• [TEXT BLOCK]:

===============

McCain's Vietnam Lessons Unlearned


by Jim Lobe

Throughout a long career in politics, presumptive Republican presidential nominee Sen. John McCain has had his foreign policy shaped by his and the United States' experience in the Vietnam War.

But that shaping has been very dynamic – not beholden to any one particular lesson of the conflict, but rather taking each political situation presented to him and viewing it through the lens of Vietnam, often with mixed results.

The most potent example of this today is also one of the biggest campaign issues – McCain's support for the Iraq war. The war, many feel, violates some of the primary lessons of Vietnam that were thought to be solidified in the Powell Doctrine of former George W. Bush secretary of state Gen. Colin Powell (Ret.), who along with McCain was informed by his service in Vietnam.

The Powell Doctrine sets out requirements for US engagement in a military conflict. Included in the criteria are US public support, clear objectives, and the use of overwhelming military force.

But just as critics use Vietnam to challenge the folly of continued occupation, McCain uses it to defend the US presence there – citing a Vietnam-era criticism of the US that it had "lost the will to fight."

McCain's own military service during and after the Vietnam War was fraught with the sort of drama usually reserved for war films. A naval aviator, McCain's plane was shot down over Hanoi, the capital of North Vietnam. McCain was then taken prisoner and tortured for five years – notably refusing to be released early, out of order of capture, because of his father's position in the Navy.

===============

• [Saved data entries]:
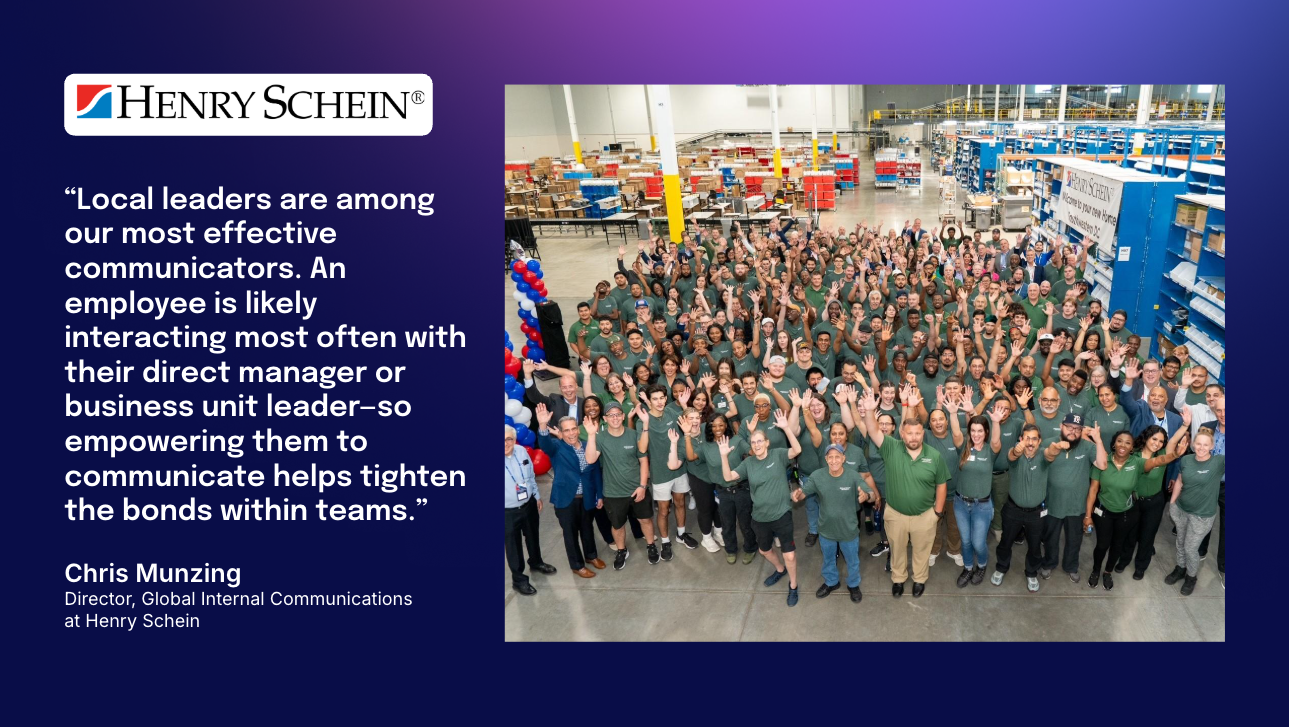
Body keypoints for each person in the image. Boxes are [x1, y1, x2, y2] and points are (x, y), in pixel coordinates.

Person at [858, 385, 949, 598]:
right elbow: (873, 431)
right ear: (902, 434)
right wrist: (869, 411)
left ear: (923, 434)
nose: (914, 438)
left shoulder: (934, 456)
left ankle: (919, 579)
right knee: (897, 549)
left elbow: (941, 484)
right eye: (909, 433)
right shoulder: (891, 448)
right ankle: (898, 579)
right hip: (895, 514)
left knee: (921, 551)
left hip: (924, 516)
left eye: (917, 433)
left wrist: (937, 513)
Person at [717, 409, 805, 607]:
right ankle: (780, 569)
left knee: (790, 554)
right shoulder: (748, 463)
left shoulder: (778, 455)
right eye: (753, 442)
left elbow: (797, 449)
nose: (756, 445)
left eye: (760, 441)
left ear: (767, 443)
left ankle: (793, 585)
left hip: (781, 514)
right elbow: (728, 477)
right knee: (765, 550)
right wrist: (723, 456)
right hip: (760, 517)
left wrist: (786, 428)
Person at [1084, 429, 1181, 590]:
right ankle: (1095, 570)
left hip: (1126, 514)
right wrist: (1088, 516)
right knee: (1102, 545)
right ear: (1114, 444)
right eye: (1120, 441)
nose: (1123, 445)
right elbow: (1093, 490)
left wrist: (1175, 454)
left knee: (1117, 545)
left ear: (1132, 447)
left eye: (1128, 443)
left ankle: (1107, 572)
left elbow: (1158, 461)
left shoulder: (1137, 463)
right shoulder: (1102, 461)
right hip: (1103, 512)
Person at [795, 444, 875, 603]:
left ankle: (853, 584)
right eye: (830, 457)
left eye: (837, 456)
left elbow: (871, 494)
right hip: (826, 530)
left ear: (843, 458)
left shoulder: (853, 476)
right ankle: (831, 581)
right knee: (828, 559)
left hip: (848, 530)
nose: (834, 460)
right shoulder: (817, 476)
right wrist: (798, 494)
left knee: (852, 561)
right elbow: (804, 492)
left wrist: (866, 496)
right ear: (826, 459)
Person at [585, 401, 658, 569]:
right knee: (617, 526)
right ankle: (621, 550)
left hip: (637, 488)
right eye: (611, 415)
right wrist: (591, 435)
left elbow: (643, 460)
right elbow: (590, 459)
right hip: (613, 492)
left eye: (618, 414)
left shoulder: (633, 435)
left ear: (623, 416)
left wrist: (642, 486)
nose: (615, 418)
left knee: (645, 520)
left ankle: (651, 545)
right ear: (605, 418)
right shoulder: (600, 437)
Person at [536, 406, 606, 579]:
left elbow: (595, 472)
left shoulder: (588, 445)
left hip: (587, 497)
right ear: (560, 432)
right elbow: (544, 444)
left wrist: (599, 495)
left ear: (578, 429)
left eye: (574, 428)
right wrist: (543, 425)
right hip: (566, 499)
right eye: (566, 430)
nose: (571, 433)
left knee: (587, 528)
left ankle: (591, 556)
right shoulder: (556, 447)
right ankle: (577, 565)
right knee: (570, 533)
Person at [1114, 423, 1190, 579]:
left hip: (1154, 502)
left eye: (1161, 441)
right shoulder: (1133, 453)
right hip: (1133, 502)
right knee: (1130, 534)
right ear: (1146, 437)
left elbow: (1173, 441)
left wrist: (1184, 425)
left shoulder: (1163, 454)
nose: (1157, 443)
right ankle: (1124, 559)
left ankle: (1141, 566)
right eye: (1154, 439)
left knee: (1147, 536)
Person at [1039, 414, 1107, 584]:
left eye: (1077, 429)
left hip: (1076, 505)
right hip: (1053, 502)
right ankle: (1049, 563)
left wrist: (1098, 440)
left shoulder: (1087, 446)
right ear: (1061, 426)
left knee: (1074, 539)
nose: (1073, 431)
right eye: (1069, 427)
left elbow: (1102, 465)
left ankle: (1071, 566)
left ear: (1082, 431)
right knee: (1050, 538)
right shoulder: (1049, 442)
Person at [991, 424, 1058, 593]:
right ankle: (1001, 568)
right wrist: (1016, 450)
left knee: (1035, 546)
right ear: (1021, 439)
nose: (1030, 442)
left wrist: (1055, 448)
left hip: (1036, 513)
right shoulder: (1015, 455)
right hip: (1013, 510)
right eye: (1027, 438)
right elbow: (1012, 455)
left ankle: (1031, 572)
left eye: (1034, 439)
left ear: (1039, 441)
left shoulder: (1043, 456)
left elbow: (1050, 455)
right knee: (1005, 542)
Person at [639, 383, 697, 559]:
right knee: (664, 510)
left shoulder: (672, 413)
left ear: (666, 398)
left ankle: (681, 534)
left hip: (679, 468)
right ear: (649, 401)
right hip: (660, 473)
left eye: (661, 398)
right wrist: (646, 425)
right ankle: (665, 542)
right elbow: (642, 449)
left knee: (680, 502)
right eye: (655, 399)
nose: (659, 402)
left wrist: (685, 405)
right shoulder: (644, 419)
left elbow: (690, 425)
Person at [1166, 429, 1226, 596]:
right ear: (1193, 444)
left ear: (1212, 446)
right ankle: (1180, 568)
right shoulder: (1186, 460)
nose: (1201, 447)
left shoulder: (1219, 462)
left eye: (1206, 445)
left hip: (1202, 516)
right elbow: (1179, 481)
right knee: (1180, 542)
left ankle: (1191, 577)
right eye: (1198, 444)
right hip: (1181, 509)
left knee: (1190, 547)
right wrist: (1172, 503)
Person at [505, 424, 556, 595]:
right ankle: (519, 580)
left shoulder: (521, 451)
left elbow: (530, 476)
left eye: (509, 439)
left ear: (514, 440)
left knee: (533, 535)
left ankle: (536, 562)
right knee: (513, 546)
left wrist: (536, 496)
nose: (505, 443)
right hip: (507, 512)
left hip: (528, 504)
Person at [955, 413, 1001, 586]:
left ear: (986, 432)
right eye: (973, 430)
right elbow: (956, 433)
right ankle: (968, 568)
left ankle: (981, 565)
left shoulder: (990, 451)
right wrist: (952, 413)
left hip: (981, 506)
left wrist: (995, 421)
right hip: (961, 504)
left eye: (980, 431)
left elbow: (996, 441)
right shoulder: (963, 448)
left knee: (978, 543)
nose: (976, 434)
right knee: (966, 541)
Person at [1195, 397, 1225, 575]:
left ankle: (1223, 565)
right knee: (1202, 518)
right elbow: (1197, 453)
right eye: (1219, 410)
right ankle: (1200, 550)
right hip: (1207, 483)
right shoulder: (1207, 427)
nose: (1223, 414)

===============

• [TASKS TO PERFORM]:
A: According to the article on McCain and Vietnam, which criteria are included in the Powell Doctrine?
B: Summarize the article on McCain and Vietnam in two sentences.
This data has no connection to the text.

• [SOLUTIONS PER TASK]:
A: US public support, clear objectives, and the use of overwhelming military force.

B: John McCain's foreign policy has been shaped by the Vietnam War, which he has used as a lens for each political situation, most notably in supporting the Iraq war that critics say violates the lessons of Vietnam embodied in the Powell Doctrine. McCain instead cites the Vietnam-era criticism that the US "lost the will to fight," drawing on his own service as a naval aviator who was shot down over Hanoi, taken prisoner, and tortured for five years.